Class Five (6/11): Reading To Be Announced.
Class Six (6/12): Writing from your perspective. Revised Draft of Genre Assignment Due.
Unit 3: Repurposed Multimodal Project
This assignment asks you to re-think, or re-envision, one of the assignments you have written previously in the semester, presenting it in a totally new genre, perhaps changing modes: for example, a revision that goes from a written essay to an audio podcast, website, graphic, video essay, rap album, or mixed modal. This assignment builds on the generic, rhetorical and audience awareness that you have worked on all semester long, asking you to consider what discourse community you are trying to reach and, not only what diction, but also what mode of delivery would be best for delivering your message.
This “translation” is key to transfer, one of the core learning outcomes of this course. If you can take a message and transform it for different audiences and media, then you are well on their way to being able to transfer writing skills across fields, disciplines and discourse communities.
Week Three:
Class Seven (6/17): The Concept of Repurposing.

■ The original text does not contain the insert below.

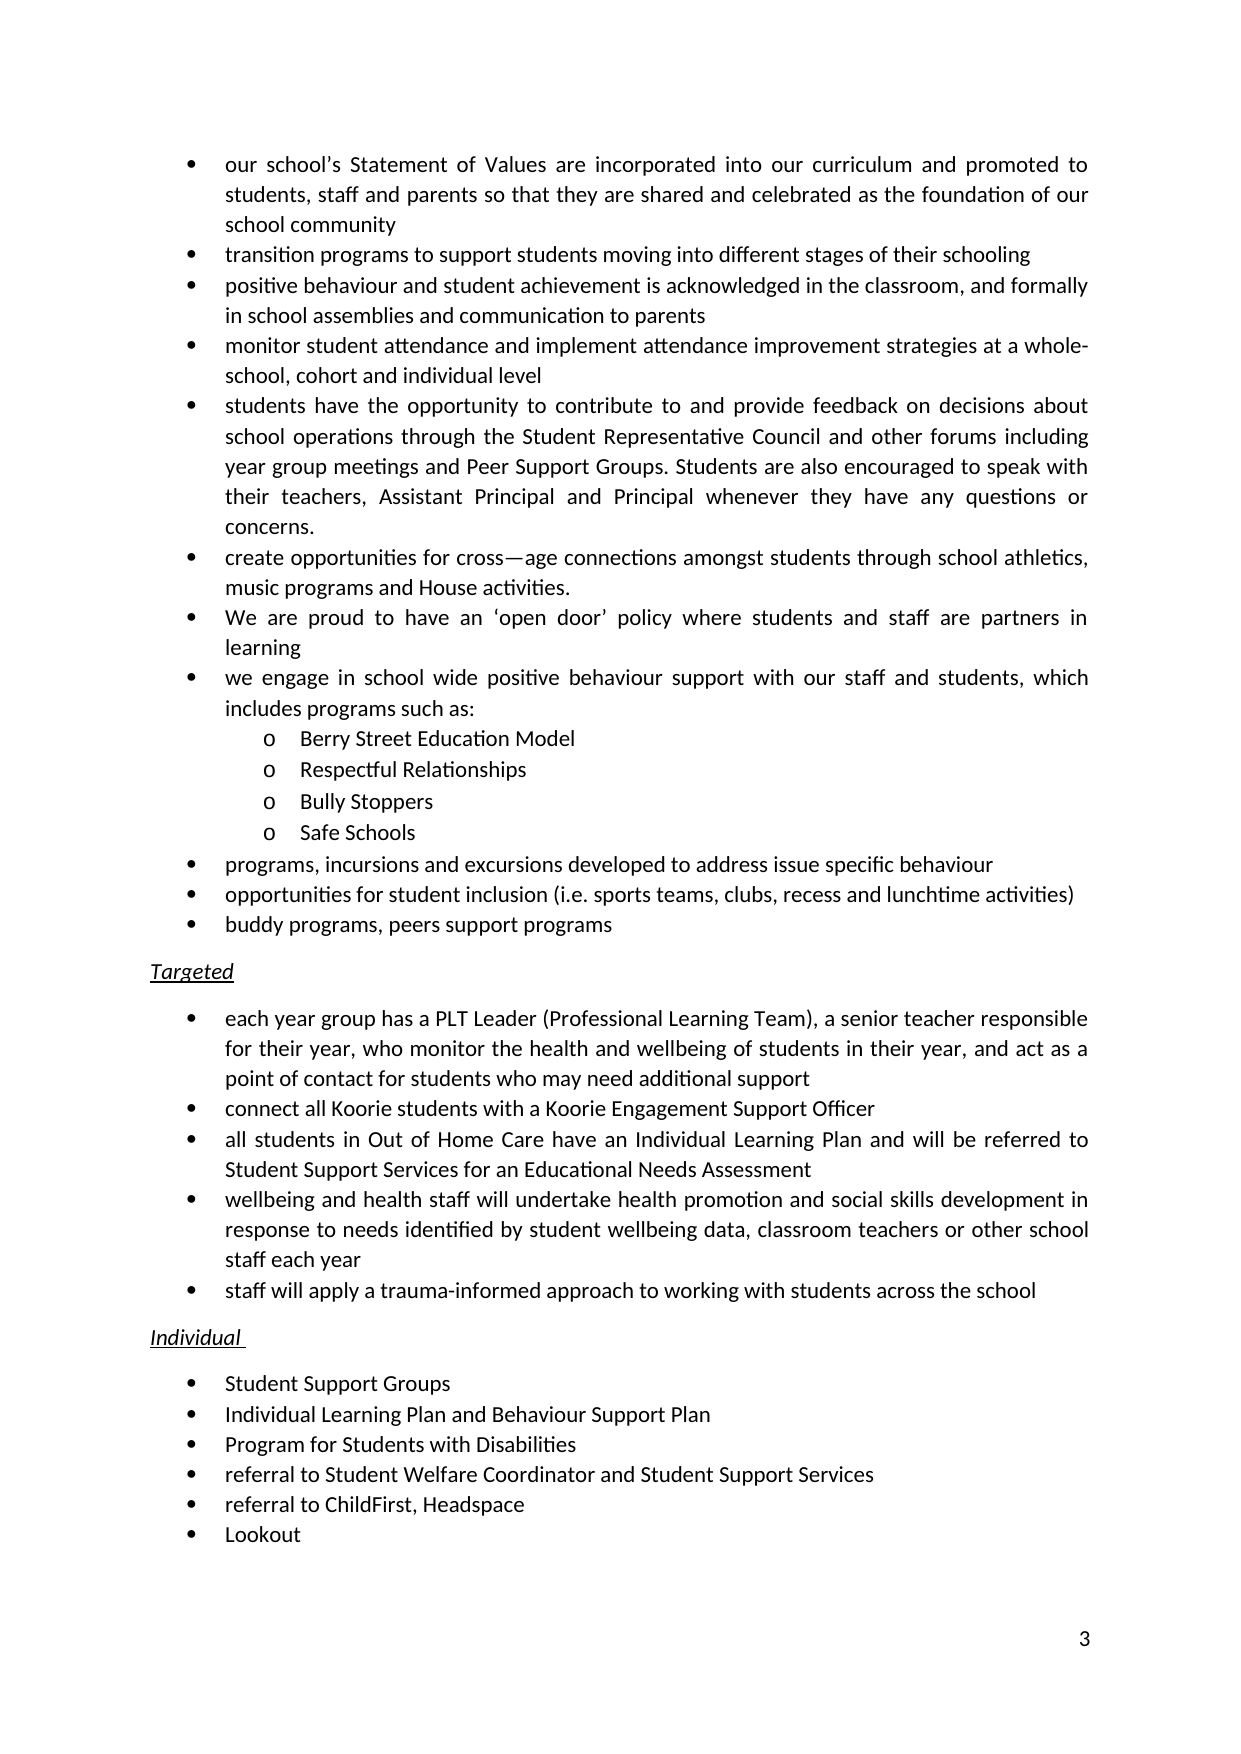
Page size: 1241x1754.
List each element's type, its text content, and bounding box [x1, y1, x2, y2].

Class Eight (6/18): Reading To Be Announced.
Class Nine (2/19): The circle of conversation: Who are you writing to? Who is writing to you? Multimodal Project Due.
Unit 4: Revising and Editing
A major part of writing is moving beyond the first draft, to concentrate attention to revision and editing. This unit will show you how to revise and refocus your papers and to incorporate research into them.
Week Four:
Class Ten (6/24): Reading To Be Announced.
Class Eleven (6/25): Communities and classrooms.
Class Twelve (6/26): Writing as revision. Final Revisions of Assignments #1 and #2 Due.
Unit 5: Final Portfolio Assignment
The final portfolio assignment asks you to complete three tasks. 1) To revise selected work from the course of the semester. In so doing, you will offer prefatory remarks concerning each piece that describes the process and the evolution of the project over the course of the semester. 2) You will also write a narrative that explains your evolution as a reader and writer over the course of the semester. You will return to the first assignment you wrote for the class (the literacy narrative) and compare how your thoughts about writing and your practices about writing have evolved over the course of the semester. It is important to recognize that you should not simply state that your writing has changed over the course of the semester, but you should be able to specifically describe with sufficient detail particular moments in the semester where you can substantiate your own growth. 3) Lastly, consider how this course has prepared you for transfer—that is, for writing in other contexts. This component raises the issue of how you might anticipate how the work that you have done over the course of the semester has prepared you to compose in environments and in genres unfamiliar to you. These might be a lab report for another class, writing copy for a company’s website, or some other scenario. You will describe the steps you would take towards figuring out how to go about learning how to accomplish these writing tasks.
Week Five:
Class Thirteen (7/1): Organizing a large project.
Class Fourteen (7/2): Reading To Be Announced.
Class Fifteen (7/3): Evaluating the semester. Portfolio Due.